Head coach Jon Judkins said: “They knew each other before we started recruiting Isaiah, which always helps. Coaches can say all the right things, but coming from players means a lot more.”
Their life together at DSU
Pope and Staine are not only on the basketball team together, but they also live and work together. Pope said you will not see one of them without the other.
“Off the court, I have somebody that I do literally everything with; there isn’t something I do that he doesn’t do,” Staine said.
The players said they even have a telepathic type of connection.
“For two weeks in a row after practice, we guessed what each other wanted to eat after practice; we said ‘one, two, three’ and said it at the same time,” Staine said.

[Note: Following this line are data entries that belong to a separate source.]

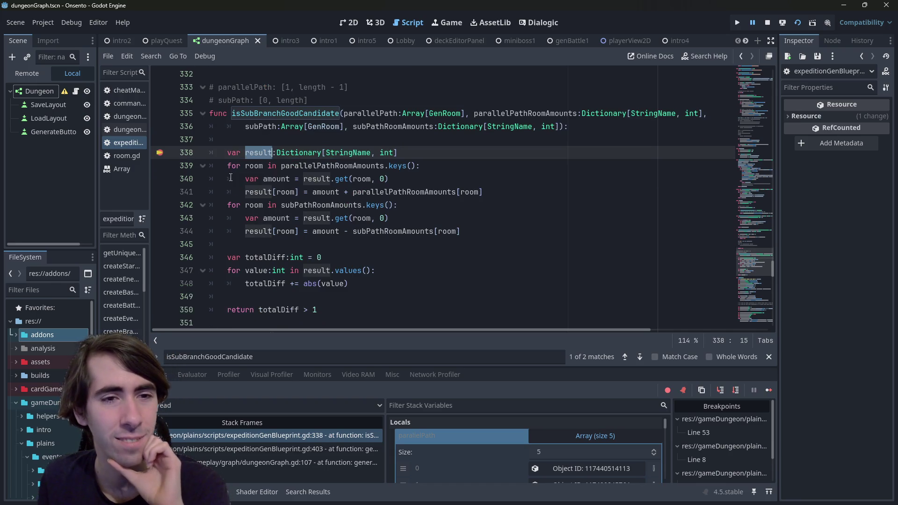
Step: Step over through both counting loops of isSubBranchGoodCandidate to the totalDiff line 346
{"action": "left_click", "coordinate": [743, 390]}
{"action": "left_click", "coordinate": [743, 390]}
{"action": "left_click", "coordinate": [743, 390]}
{"action": "left_click", "coordinate": [742, 389]}
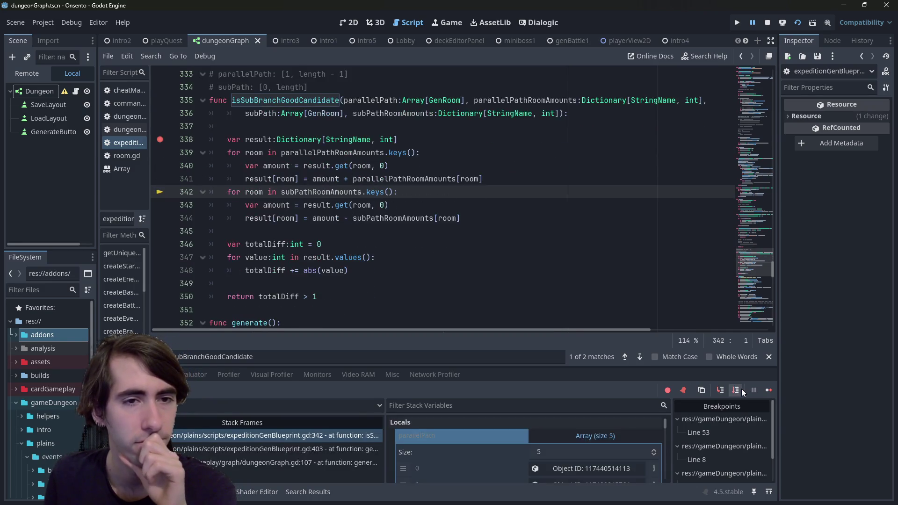
{"action": "left_click", "coordinate": [742, 390]}
{"action": "left_click", "coordinate": [742, 389]}
{"action": "left_click", "coordinate": [742, 390]}
{"action": "left_click", "coordinate": [742, 389]}
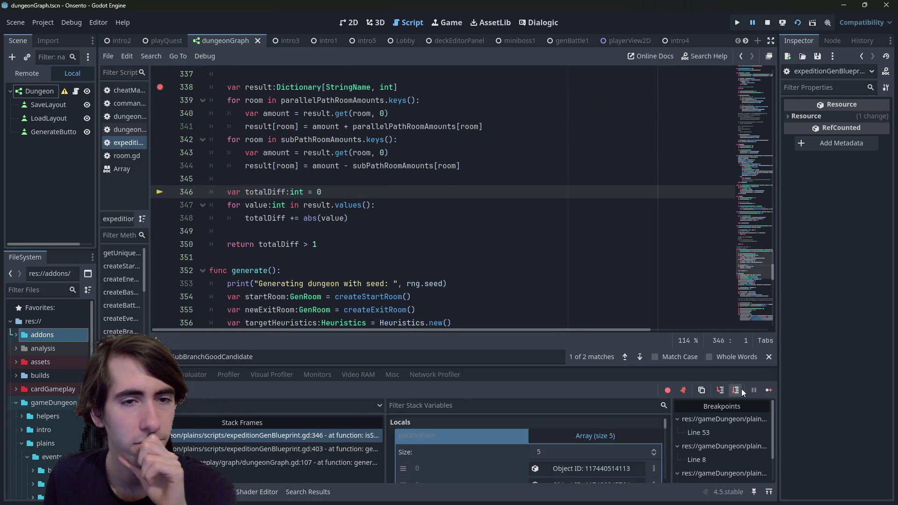
Step: Collapse parallelPath and expand the result dictionary in Locals to read the room counts
{"action": "scroll", "coordinate": [310, 292], "scroll_direction": "up", "scroll_amount": 1}
{"action": "scroll", "coordinate": [569, 431], "scroll_direction": "down", "scroll_amount": 1}
{"action": "left_click", "coordinate": [573, 427]}
{"action": "scroll", "coordinate": [568, 442], "scroll_direction": "down", "scroll_amount": 2}
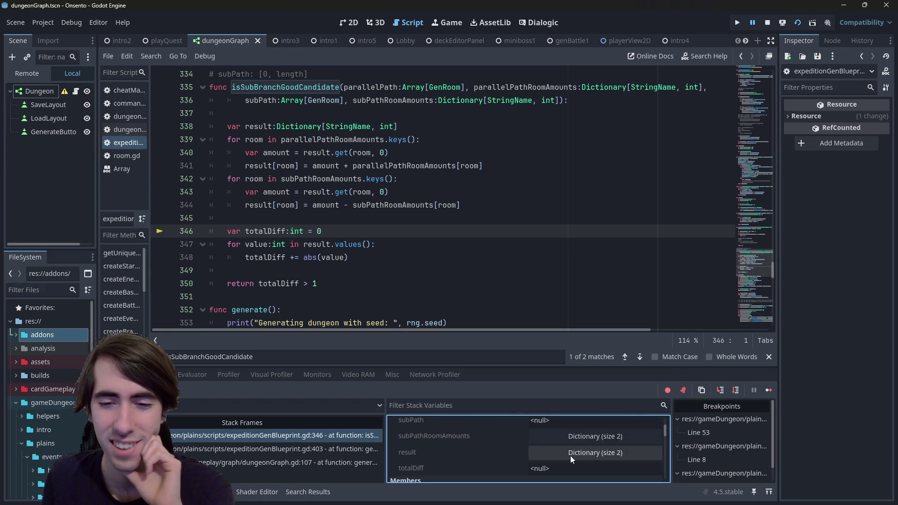
{"action": "left_click", "coordinate": [570, 453]}
{"action": "scroll", "coordinate": [526, 425], "scroll_direction": "down", "scroll_amount": 2}
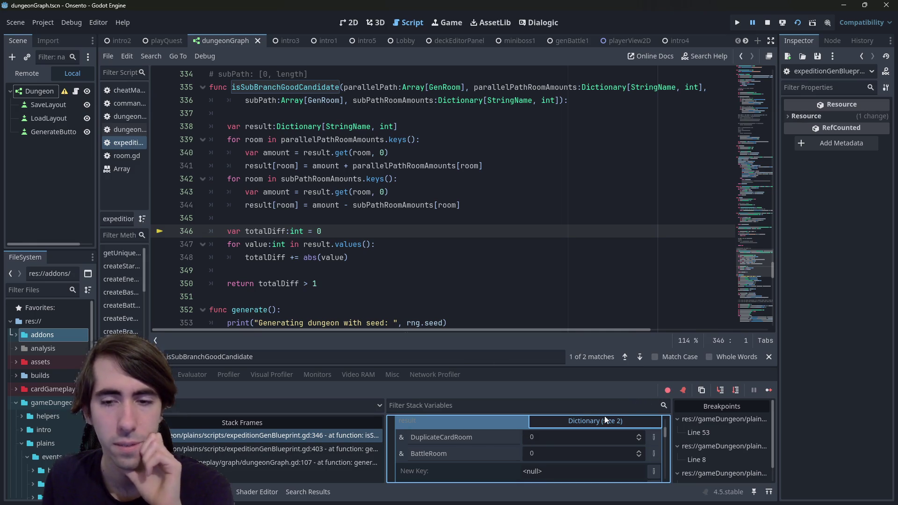
{"action": "left_click", "coordinate": [543, 297]}
{"action": "left_click", "coordinate": [531, 260]}
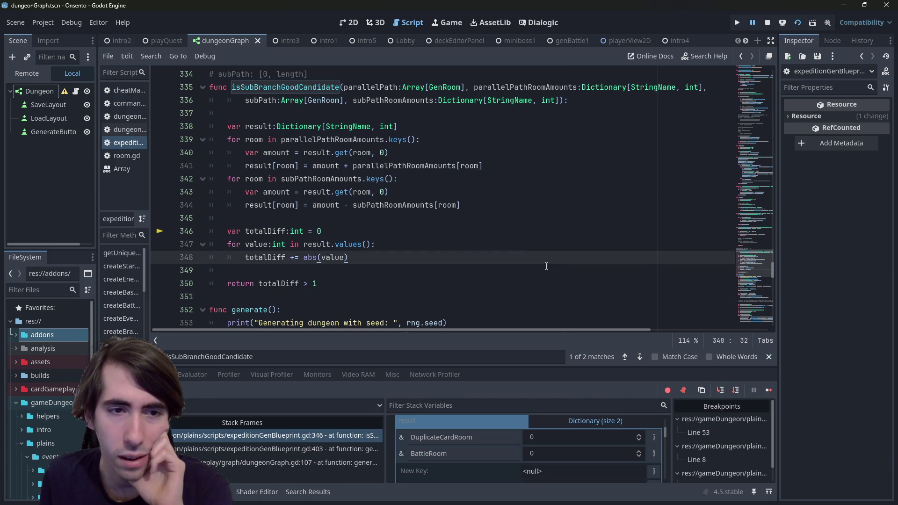
{"action": "left_click", "coordinate": [547, 266]}
Step: Step to the return on line 350, confirm totalDiff is 0, and step out
{"action": "left_click", "coordinate": [737, 390]}
{"action": "left_click", "coordinate": [737, 390]}
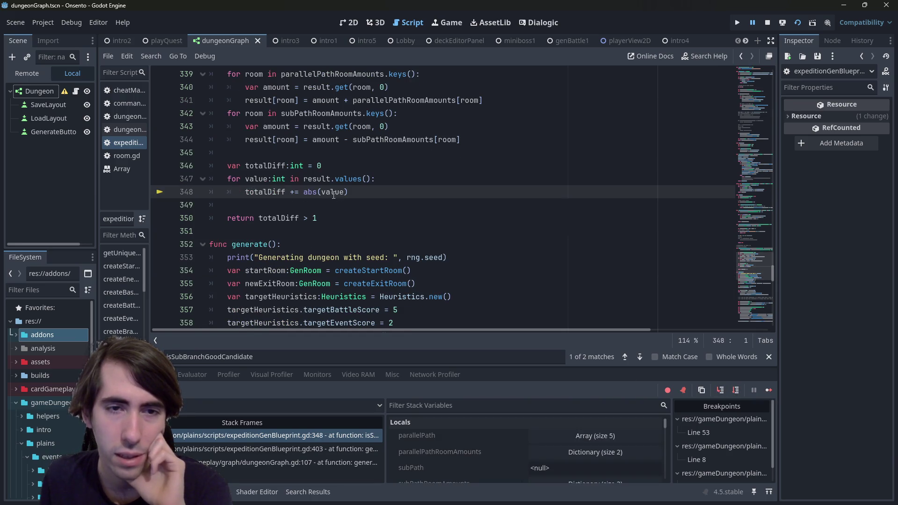
{"action": "left_click", "coordinate": [736, 389]}
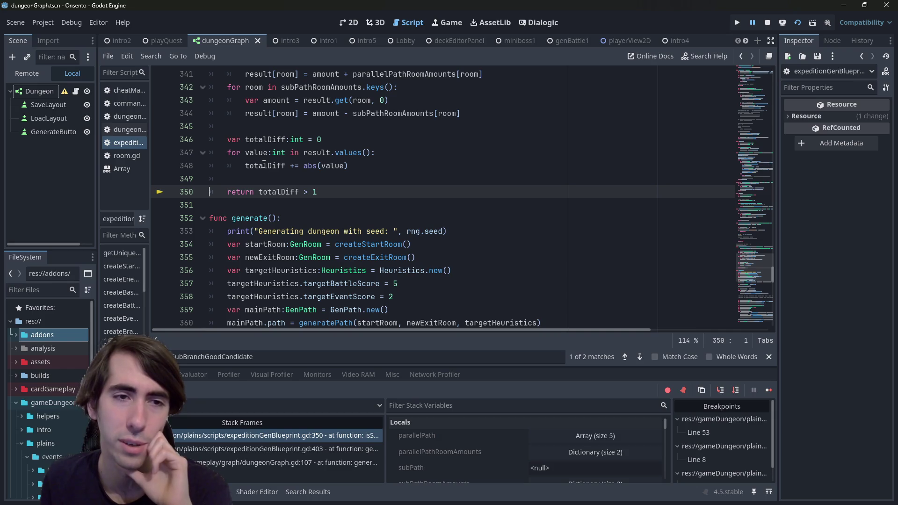
{"action": "mouse_move", "coordinate": [264, 164]}
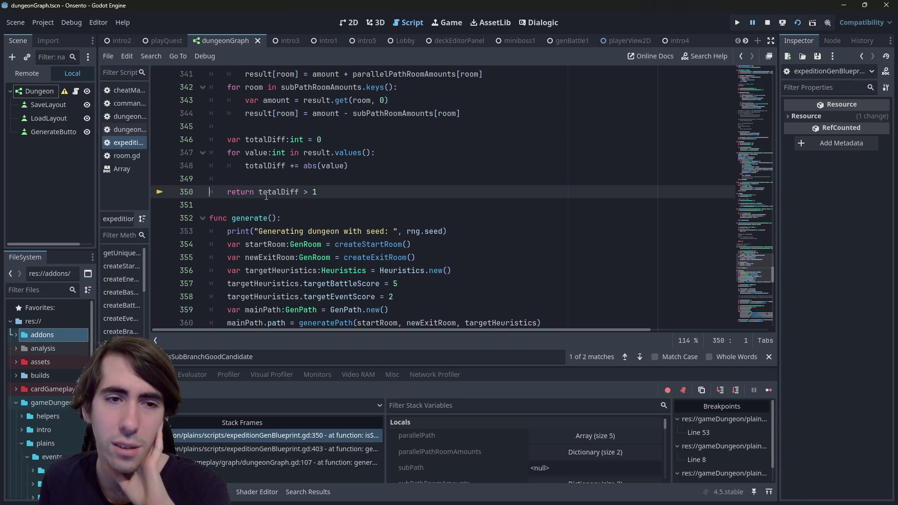
{"action": "mouse_move", "coordinate": [266, 196]}
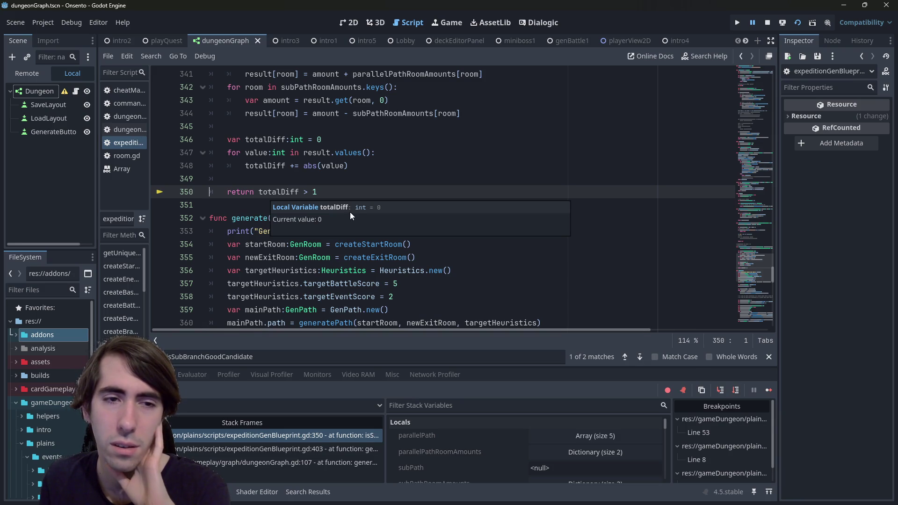
{"action": "left_click", "coordinate": [737, 390]}
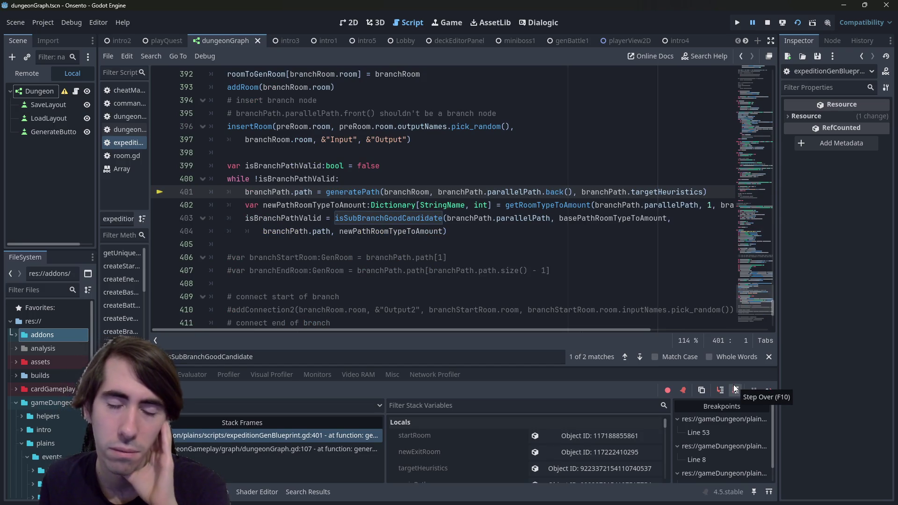
Step: Step to line 402, inspect branchPath and isBranchPathValid, then step into getRoomTypeToAmount
{"action": "left_click", "coordinate": [736, 389]}
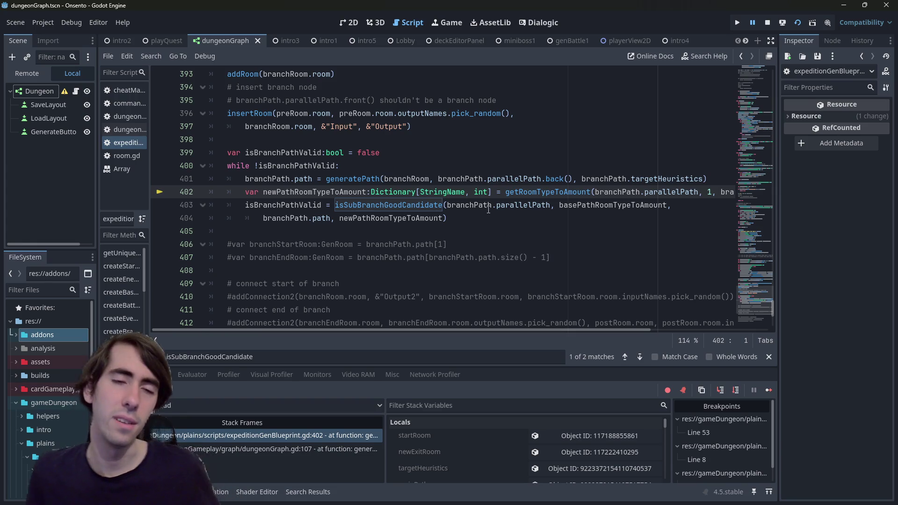
{"action": "mouse_move", "coordinate": [488, 209]}
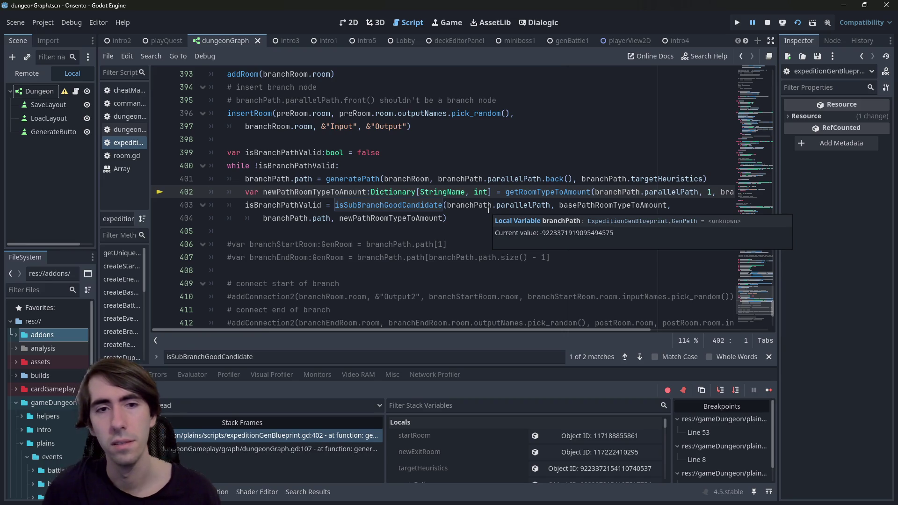
{"action": "left_click", "coordinate": [276, 193]}
{"action": "double_click", "coordinate": [282, 205]}
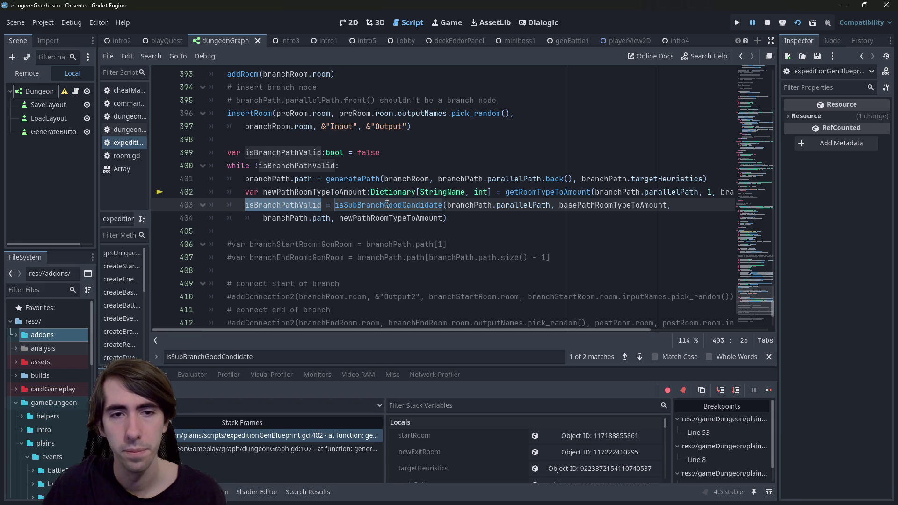
{"action": "left_click", "coordinate": [721, 390]}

Judkins said the players do just about everything together and they push each other to be better every day.
Time spent on the court
Pope and Staine both said they play well together because they can easily understand what move the other is going to make next. In practices, they cannot be on the same practice team because it won’t be fair since they know each other’s moves so well.
“Knowing each other’s tendencies really well is very important in basketball, and so I think we really bounce off of each other really well,” Pope said “We have a great connection on the court because of our connection off the court.”
Staine said his favorite moment on the court was when Pope tied the school’s three-pointer record because he knew how hard Pope had been working for that moment. Staine said it felt like he also tied the record.
“I think we play real well off of each other and [know] how to critique each other in a way that we understand,” Pope said. “We both push each other to make each other better.”